▼▼▼
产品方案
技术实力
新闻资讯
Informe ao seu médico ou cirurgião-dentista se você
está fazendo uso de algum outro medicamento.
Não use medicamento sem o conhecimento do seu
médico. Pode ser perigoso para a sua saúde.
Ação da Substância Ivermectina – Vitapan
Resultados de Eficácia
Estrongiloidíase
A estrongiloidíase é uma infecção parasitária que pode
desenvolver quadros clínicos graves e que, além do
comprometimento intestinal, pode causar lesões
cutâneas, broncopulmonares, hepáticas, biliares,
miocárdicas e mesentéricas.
▲▲▲
The answer consists of the lines above that include the word "médico", each copied exactly.

| ANSWER TO THE PROBLEM |
Informe ao seu médico ou cirurgião-dentista se você
médico. Pode ser perigoso para a sua saúde.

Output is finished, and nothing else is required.